===== Extrait du texte =====

Au demeurant, et nous insistons sur ce point, la flexibilisation per se n’est pas intrinsèquement néfaste. Selon Bernier :

ces nouvelles formes d’emploi [les emplois atypiques] comportent des avantages indéniables […] elles facilitent parfois, pour les travailleurs, lorsqu’elles sont librement choisies, la conciliation travail-famille […] elles correspondent à certaines valeurs partagées notamment par bon nombre de jeunes travailleurs en permettant une plus large autonomie dans l’aménagement du temps consacré au travail.

2003b : 248

Ajoutons que ces formes d’emploi permettent également de concilier travail et étude et d’accumuler de l’expérience sur le marché du travail. Plus encore, il se pourrait même que la prolifération des emplois atypiques facilite l’intégration des jeunes au système d’emploi[84].

===== Données de l'exercice =====

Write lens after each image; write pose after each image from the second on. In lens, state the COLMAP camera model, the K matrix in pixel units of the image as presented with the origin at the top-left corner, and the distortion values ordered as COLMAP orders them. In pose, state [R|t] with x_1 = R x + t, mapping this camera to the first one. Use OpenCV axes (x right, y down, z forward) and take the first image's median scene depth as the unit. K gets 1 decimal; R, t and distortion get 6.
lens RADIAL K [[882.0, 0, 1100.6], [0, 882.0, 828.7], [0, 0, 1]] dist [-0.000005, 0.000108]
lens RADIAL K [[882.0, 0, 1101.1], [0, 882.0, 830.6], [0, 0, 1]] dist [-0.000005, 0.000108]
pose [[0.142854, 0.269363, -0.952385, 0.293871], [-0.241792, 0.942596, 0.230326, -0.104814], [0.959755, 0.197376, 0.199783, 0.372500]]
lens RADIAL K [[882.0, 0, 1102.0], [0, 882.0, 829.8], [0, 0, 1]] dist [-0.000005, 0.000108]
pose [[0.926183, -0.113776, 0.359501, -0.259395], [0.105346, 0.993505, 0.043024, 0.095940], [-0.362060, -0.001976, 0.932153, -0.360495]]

=====

### Explorer le contenu
A. Dressez la liste de tous les avantages que le texte sur les emplois atypiques attribue à ces emplois, y compris celui qu'il présente seulement comme possible.
B. Résumez en deux phrases le texte sur les emplois atypiques.

### Réponses par tâche
A.
- Faciliter parfois la conciliation travail-famille, quand ces emplois sont librement choisis
- Donner plus d'autonomie dans l'organisation du temps de travail, ce qui correspond aux valeurs de nombreux jeunes travailleurs
- Permettre de concilier travail et études
- Permettre d'accumuler de l'expérience sur le marché du travail
- Peut-être faciliter l'intégration des jeunes au système d'emploi

B. La flexibilisation de l'emploi n'est pas mauvaise en soi : quand ils sont librement choisis, les emplois atypiques peuvent aider à concilier travail et famille, et ils offrent plus d'autonomie dans l'organisation du temps de travail. Ils permettent aussi de concilier travail et études et d'accumuler de l'expérience, et ils pourraient même faciliter l'intégration des jeunes au système d'emploi.